As the year draws to a close, and the dawn of a new decade is upon us, I have been thinking about how 2019 will end. It was a busy year, as I’ve written about over the past few months. I think the biggest lessons I have learned are about relationships. How they ebb and flow, how they begin, or end. You know, there was so much buildup moving into this new decade of life. I never believed the hype until I arrived myself, navigating my thirties. There’s a lot of reflection on this side, and something I have been talking at length with my best friend about is our friendships in our twenties. I think about how ‘friendship’s formed. If you made new friends in college, it was usually born out of a commonality of some sort: a mutual friend, a mutual class, a mutual interest. Boom, now you’re cool. That was the narrative we told ourselves for years and years. Looking back, I wonder if we as individuals knew what a ‘healthy’ friendship looked like, what a layered companionship looked like.
What have you been taught about ‘making friends?’ When I think back, it was all so simple. Be nice. Share. Forgive. I think about how much emphasis there was on being ‘nice.’ But there was never an emphasis on setting boundaries. Listen, you can be a ‘good person’ and not take shit from anyone else. That’s facts. We just don’t teach that, and as a result, we end up entertaining friendships and relationships long past their expiration date.
If you asked me what friendship looks like now, it’s way more about reciprocity, understanding, and communication. We are all trying to find our way professionally, romantically, financially, spiritually, emotionally. That means that at any given time, we only have SO much to give.
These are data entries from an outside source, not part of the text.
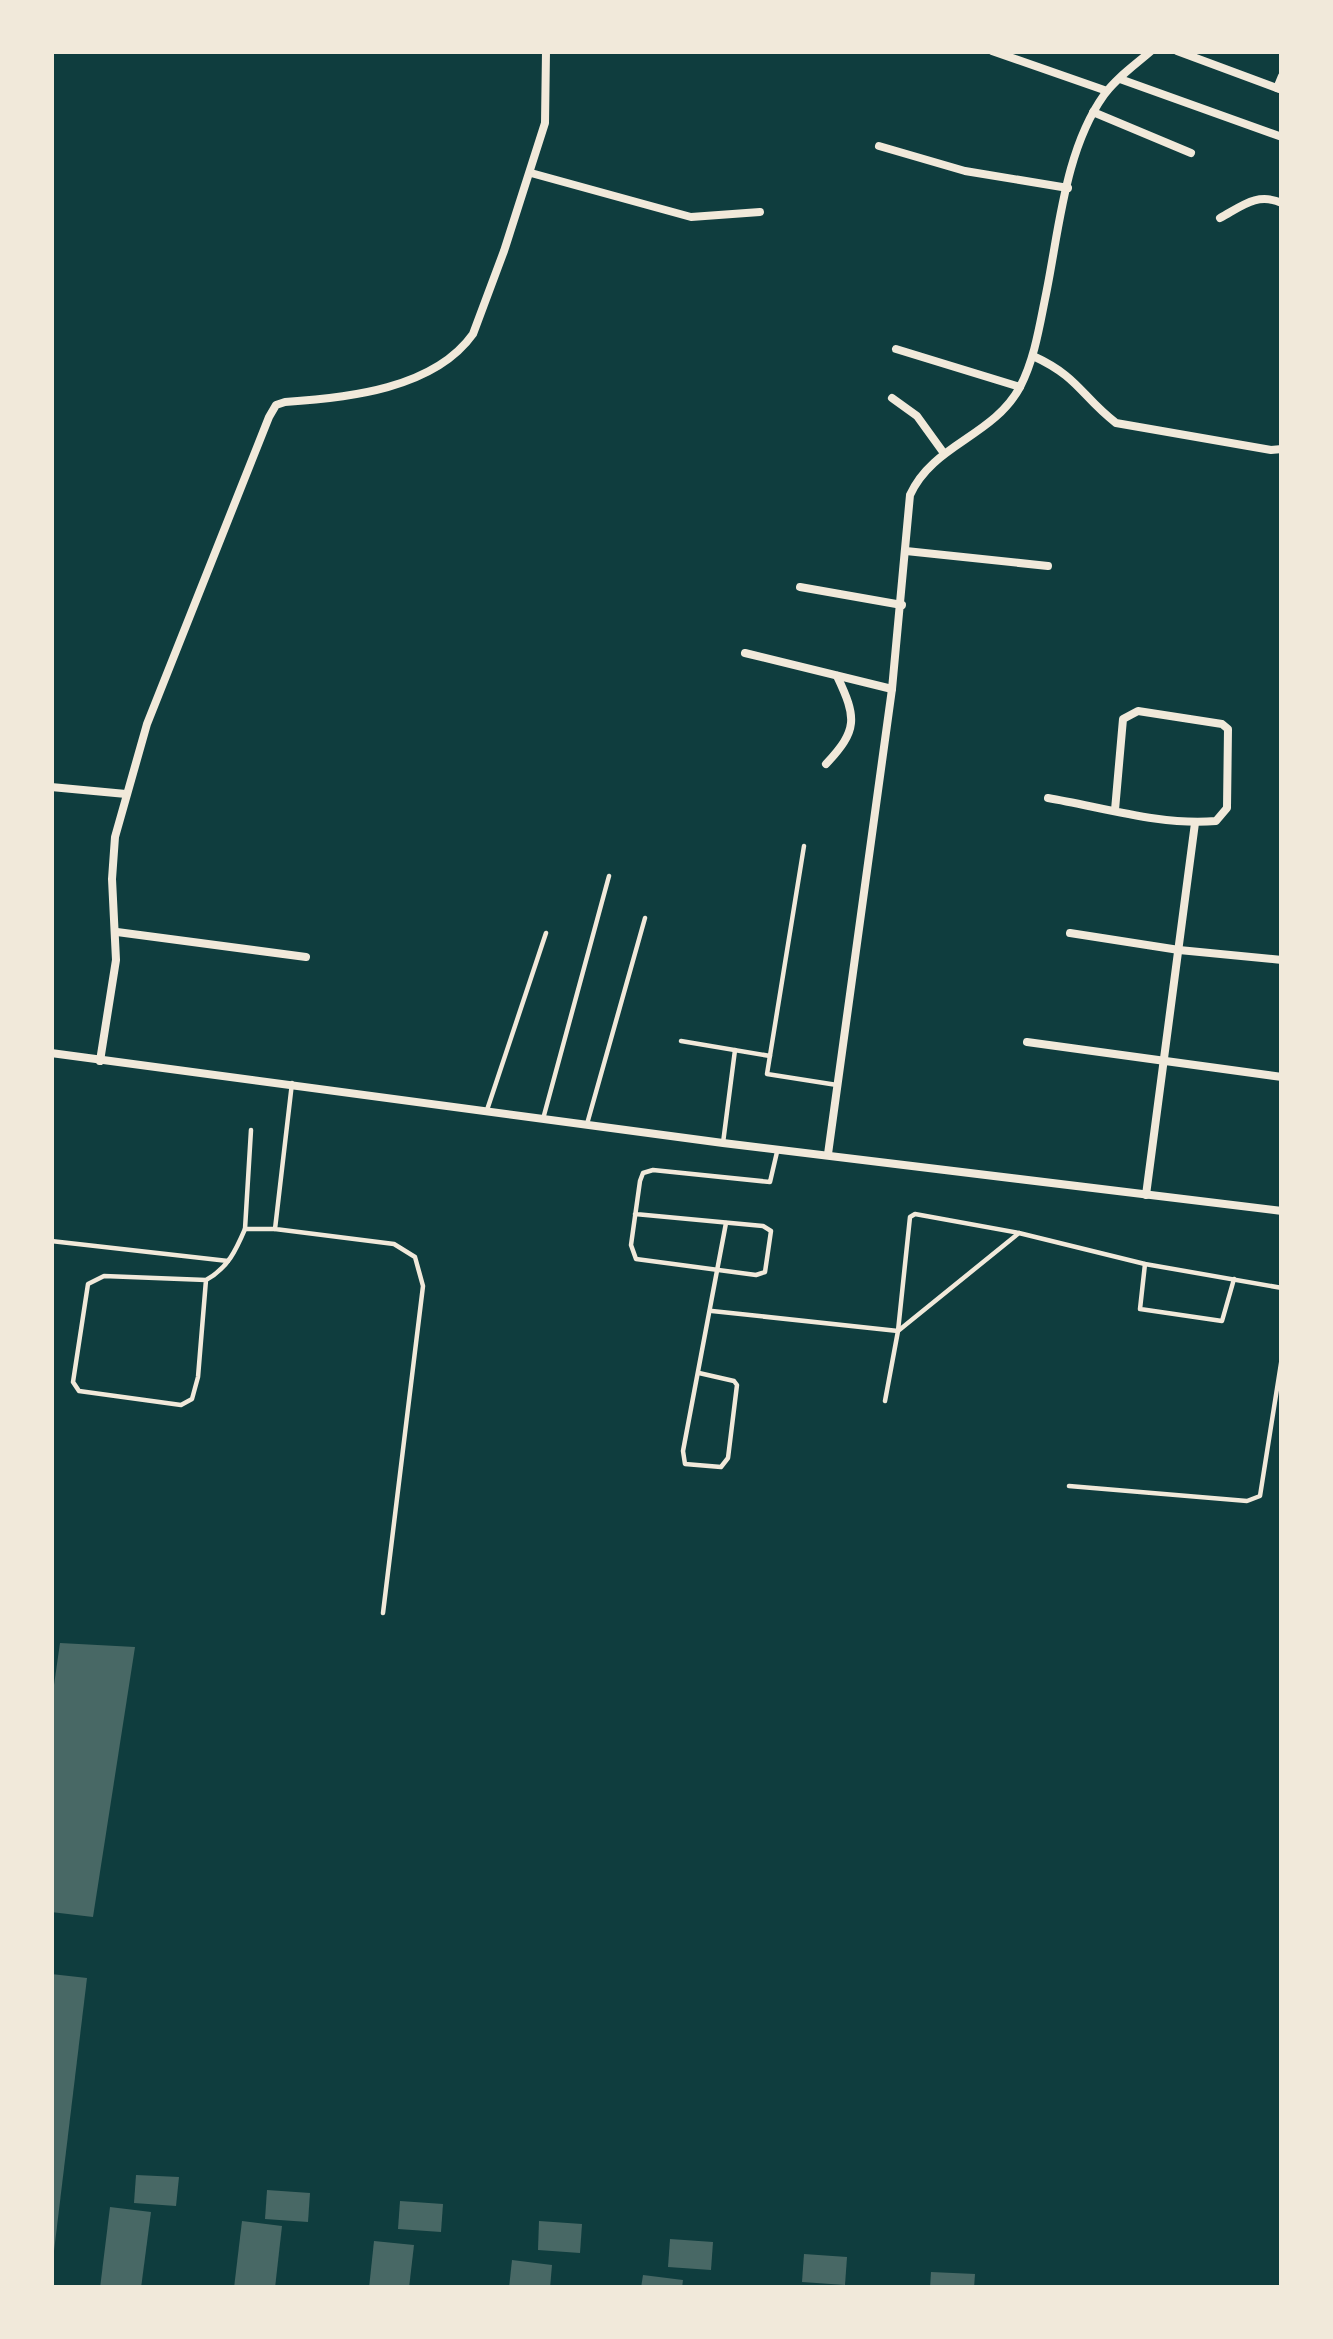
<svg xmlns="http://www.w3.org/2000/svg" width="1333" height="2339" font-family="Literata,serif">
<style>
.building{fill:#486865}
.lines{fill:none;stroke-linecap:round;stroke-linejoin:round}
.service{stroke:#f1e9da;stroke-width:4.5}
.minor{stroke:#f1e9da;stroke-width:8}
</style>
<rect width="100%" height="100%" fill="#0f3d3e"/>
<g class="building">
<polygon points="60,1643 135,1647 93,1917 51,1912 51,1706"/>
<polygon points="51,1974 87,1978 54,2251 51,2251"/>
<polygon points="136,2175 179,2177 176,2206 134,2203"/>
<polygon points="267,2190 310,2193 308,2222 265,2219"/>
<polygon points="400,2201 443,2204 441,2232 398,2229"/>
<polygon points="110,2207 151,2212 141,2288 100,2288"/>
<polygon points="242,2221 282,2226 275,2288 234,2288"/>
<polygon points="539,2221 582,2224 580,2253 538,2250"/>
<polygon points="670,2239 713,2242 711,2270 668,2267"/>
<polygon points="374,2241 414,2245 409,2288 369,2288"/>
<polygon points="804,2254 847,2257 845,2285 802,2282"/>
<polygon points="512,2260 552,2265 550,2288 509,2288"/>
<polygon points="931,2272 975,2274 974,2288 930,2288"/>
<polygon points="643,2275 683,2280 682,2288 641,2288"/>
</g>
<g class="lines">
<g class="service">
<polyline points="804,846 767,1074 837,1085"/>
<polyline points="681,1041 770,1056"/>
<polyline points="292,1083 275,1229 394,1244 415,1257 423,1286 383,1613"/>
<polyline points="487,1110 546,933"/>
<polyline points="543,1119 609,876"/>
<polyline points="587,1124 645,918"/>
<polyline points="251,1130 245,1229 275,1229"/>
<polyline points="723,1143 735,1050"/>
<polyline points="635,1214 763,1226 771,1231 765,1272 756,1275 636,1259 631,1245 640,1181 643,1173 653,1170 770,1182 777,1152"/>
<polyline points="51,1241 228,1261"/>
<polyline points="1145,1264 1140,1309 1222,1321 1234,1279"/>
<path d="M206,1280L198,1377L192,1399L181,1405L79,1391L73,1382L88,1284L104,1276L206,1280C228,1268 236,1250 245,1229"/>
<polyline points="712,1311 898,1331 910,1217 915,1214 1019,1233"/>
<polyline points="699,1373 734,1381 737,1385 728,1458 721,1467 685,1464 683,1451 726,1223"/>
<polyline points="885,1401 898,1331 1019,1233 1145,1264 1282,1288"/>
<polyline points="1069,1486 1247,1501 1260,1496 1282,1357"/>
</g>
<g class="minor">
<polyline points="992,51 1107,91"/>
<polyline points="1177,51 1282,90"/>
<polyline points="1120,79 1282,137"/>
<polyline points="1277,88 1282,76"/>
<polyline points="1093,112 1191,153"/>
<polyline points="879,146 965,171 1068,188"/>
<polyline points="531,173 691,217 760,212"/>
<path d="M1220,218C1242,206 1257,192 1282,203"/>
<polyline points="896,349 1020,387"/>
<path d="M1033,356C1079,377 1081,396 1116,423L1271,450L1282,449"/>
<polyline points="892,398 917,416 943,452"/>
<polyline points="906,551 1048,566"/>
<polyline points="800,587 902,605"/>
<polyline points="745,653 892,689"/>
<path d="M826,764C858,730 857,718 837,676"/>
<polyline points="51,787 126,794"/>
<path d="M1048,798C1101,807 1162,826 1216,821L1227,808L1228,729L1222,724L1138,711L1123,719L1115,810"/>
<polyline points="117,932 306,957"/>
<polyline points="1070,933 1179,950 1282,960"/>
<polyline points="1027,1042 1282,1077"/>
<polyline points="51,1053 723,1143 1282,1211"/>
<path d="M100,1061L116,960L112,879L115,837L147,724L269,417L276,405L285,402C347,398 434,389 473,334L504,251L545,123L546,51"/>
<path d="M828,1154L892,689L910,495C933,444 993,437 1020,387C1034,360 1039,329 1045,299C1059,233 1064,151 1104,95C1116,78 1135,65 1151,51"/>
<polyline points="1146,1195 1195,823"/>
</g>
</g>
<rect width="1333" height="2339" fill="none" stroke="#f1e9da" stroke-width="108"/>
</svg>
Quality time may look like grabbing tea at a coffee shop versus staying out late and getting drunk. Check-ins may be once a week versus everyday. You may only meet up every few months, because LIFE is happening. More grace is required now, because life is unpredictable, and we never know what anyone else is going through.
I want to talk about trauma bonds. I think it’s important to be able to recognize patterns both in your friendships and your relationships. Our friendship patterns can bleed into the way we relate romantically to each other, and this can prevent us from having full and healthy relationships in our lives.
Trauma Bond: A trauma bond is a bond that forms due to intense, emotional experiences, usually with a toxic person.
This toxic person can be a friend, lover, family member, etc. The point is that when we are trauma bonded to another person, this can alter our perception of what is healthy, and what is unhealthy.
What are the signs that you’re in a trauma bond? According to Bustle.com, you’ll accept ‘love crumbs.’ Ya’ll know about them crumbs! The half-assed invite, the lackluster birthday gift, a text here and there. You take it even though that’s not what you’re giving out. If we’re talking relationships, it’s very similar. You give in excess to your partner by way of affection, gifts, time spent. Meanwhile, their texts are spotty, time spent is like pulling teeth, and they never do much to surprise you or please you.
The predator-prey dynamic. There’s always an element of chase. It’s a constant need for this person’s attention or affection, that is never satisfied.
Brushing off bad behavior. Making excuses for your friend because ‘that’s just how they are,’ or ‘they don’t mean anything by it.’ Ignoring problematic behaviors because of ‘history.’ In a relationship, essentially ignoring all red flags from the start.
Your friendship or relationship is filled with drama. Fights, tears, there’s always a story. Everybody and their mama know what’s going on with ya’ll. You know it’s a lot but you get used to the chaos, and in some cases, you thrive off of it.
You feel like you can’t leave them. Maybe you love them too much, you’ve been friends too long, ya’ll got history. Or, you can’t see yourself moving on without them. In reality, this can apply to both kinds of relationships.
Healthy friendships should make you feel affirmed, help you grow, and hold you accountable. Healthy relationships should be nurturing, fulfilling, and positive.That’s what we on in this next decade. You have to be able to create healthy friendships before you dive into connecting with someone romantically.
The point of this post? Start to take inventory of the patterns of the people in your life. People show you who they are all the time. It really doesn’t matter what words come out of their mouth, if their actions remain the same. If you believe that you are in a trauma bond, the best way to break the pattern is to be honest and set boundaries. Here are some tips:
“Many survivors have such profound deficiencies in self-protection that they can barely imagine themselves in a position of agency or choice. The idea of saying no to the emotional demands of a parent, spouse, lover or authority figure may be practically inconceivable. Thus, it is not uncommon to find adult survivors to permit major intrusions without boundaries or limits.- Judith Herman ( Trauma and Recovery- The Aftermath of Violence)
Let’s start the next decade by learning to set boundaries.
One thought on “The Truth About Trauma Bonds.”
Mora, from time to time I read your blogs and I’m always impressed by your evolution. Your writing is intriguing, thought provoking, and satisfying. I love your consistency and dedication to your craft. Keep rising woman.